Per capire quali sorgenti portano utenti in target, l’analisi della landing page di ingresso va letta insieme a qualità del traffico e comportamento successivo, non solo al volume di visite.
Ecco un approccio pratico:
- Segmenta la landing page di ingresso per sorgente/mezzo/campagna, così vedi quali canali aprono davvero il percorso.
- Confronta i segnali di qualità: tempo sulla pagina, profondità di navigazione, bounce rate, pagine per sessione e conversioni.
- Valuta gli eventi chiave: scroll, click su CTA, compilazione form, download, contatti o acquisti.
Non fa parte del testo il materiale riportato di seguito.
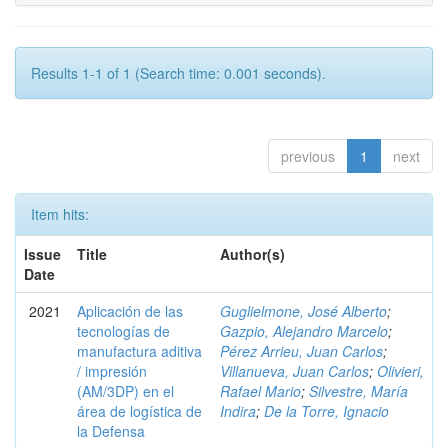
Results 1-1 of 1 (Search time: 0.001 seconds).
previous
1
next
Item hits:
Issue
Title
Author(s)
Date
2021
Aplicación de las
Guglielmone, José Alberto
;
tecnologías de
Gazpio, Alejandro Marcelo
;
manufactura aditiva
Pérez Arrieu, Juan Carlos
;
/ impresión
Villanueva, Juan Carlos
;
Olivieri,
(AM/3DP) en el
Rafael Mario
;
Silvestre, María
área de logística de
Indira
;
De la Torre, Ignacio
la Defensa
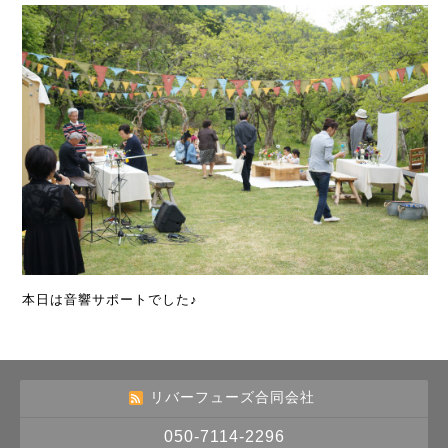
本日は音響サポートでした♪
リバーフューズ合同会社
050-7114-2296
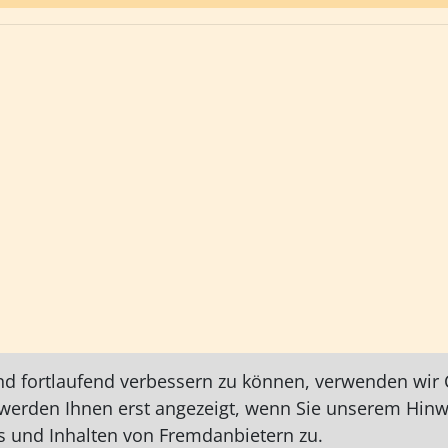
nd fortlaufend verbessern zu können, verwenden wir C
e werden Ihnen erst angezeigt, wenn Sie unserem Hin
 und Inhalten von Fremdanbietern zu.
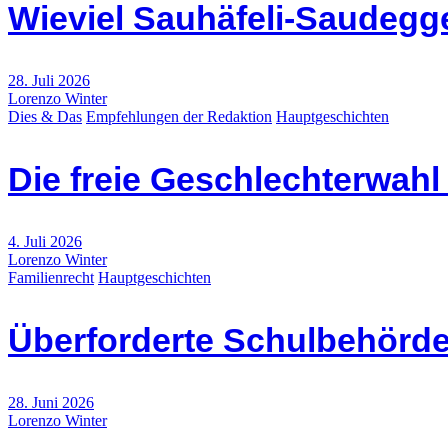
Wieviel Sauhäfeli-Saudegge
28. Juli 2026
Lorenzo Winter
Dies & Das
Empfehlungen der Redaktion
Hauptgeschichten
Die freie Geschlechterwah
4. Juli 2026
Lorenzo Winter
Familienrecht
Hauptgeschichten
Überforderte Schulbehörde
28. Juni 2026
Lorenzo Winter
- Incrocia i dati con il profilo target: provenienza geografica, dispositivo, nuovi vs. returning, fascia oraria, se disponibili in analytics o CRM.
- Analizza il post-click: una sorgente è “in target” se porta utenti che proseguono nel funnel e non solo visite isolate.
- Escludi il traffico poco qualificato: referral sospetti, campagne troppo generiche, keyword non coerenti, social con engagement basso ma conversione nulla.
Esempio: se una campagna porta molte visite alla landing ma pochissime interazioni e nessuna conversione, probabilmente sta attirando un pubblico non allineato al target.
Sintesi operativa: incrocia landing di ingresso, sorgente e segnali di conversione per identificare i canali che generano traffico non solo numeroso, ma davvero coerente con il target.